Are you keeping an eye on those prices I wrote about? Sun is back in buying territory and the others are getting close. The wheels are falling off the rally bandwagon and it looks like we’re in for a couple of weeks of downward spiral.
If you’ve been reading this page regularly, you knew it was coming. I suggested buying Sun last fall at around $2.50, suggested selling last June at prices over $5, and have been preparing you for another buy at prices below $4. When the press is wringing its hands about the grim future, I’m buying. When times just can’t get any better, I’m selling, or I’ve already sold and am waiting for prices to fall even farther so I can buy again.
The summer was very good and we were long overdue for this correction. Things have been good since the Iraq War started in March. It was called a war rally for a few months. Once the war turned out to not be as good as everybody initially thought, the rally continued and has now become an improving economy rally.
Well, come to find out, the old economy isn’t as good as everybody initially thought, either. The nagging fact that a recovering economy that’s losing jobs appears to be missing the major advantage of recovering has finally sunk in. Then OPEC drove the price of oil up.
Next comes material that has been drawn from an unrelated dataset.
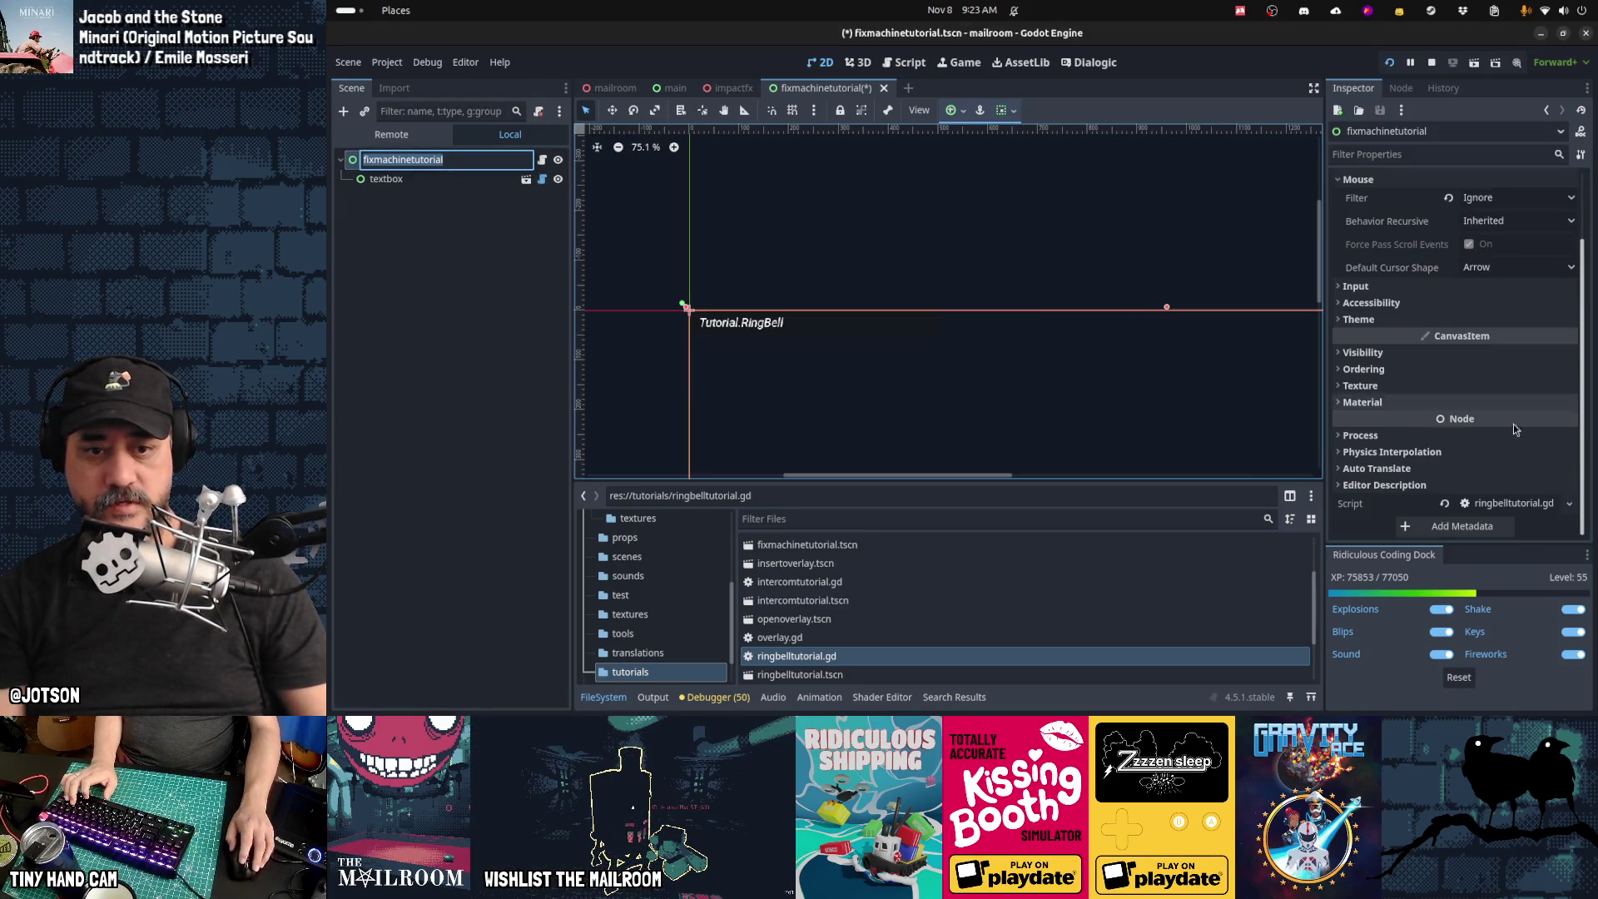
{"action": "left_click", "coordinate": [1570, 506]}
{"action": "left_click", "coordinate": [1548, 617]}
Then Kodak slashed its dividend. Now, suddenly, hands are being wrung again.
Great news for clear thinkers like you and me. This sullen mood should provide us with plenty of buying opportunities between now and mid-October. Best start scooping up shares of Sun, get that double Dow program going from the bottom of this trough, and keep your eye closely on the price targets I showed in my last post. Once this fog clears, we look well-positioned for a nice end-of-year rally.
And, by the way, clap yourself on the back for NOT buying at the nosebleed prices recommended by all the geniuses at the major investment newspapers and websites. Watching them change stripes from bear to bull and back to bear can make you dizzy.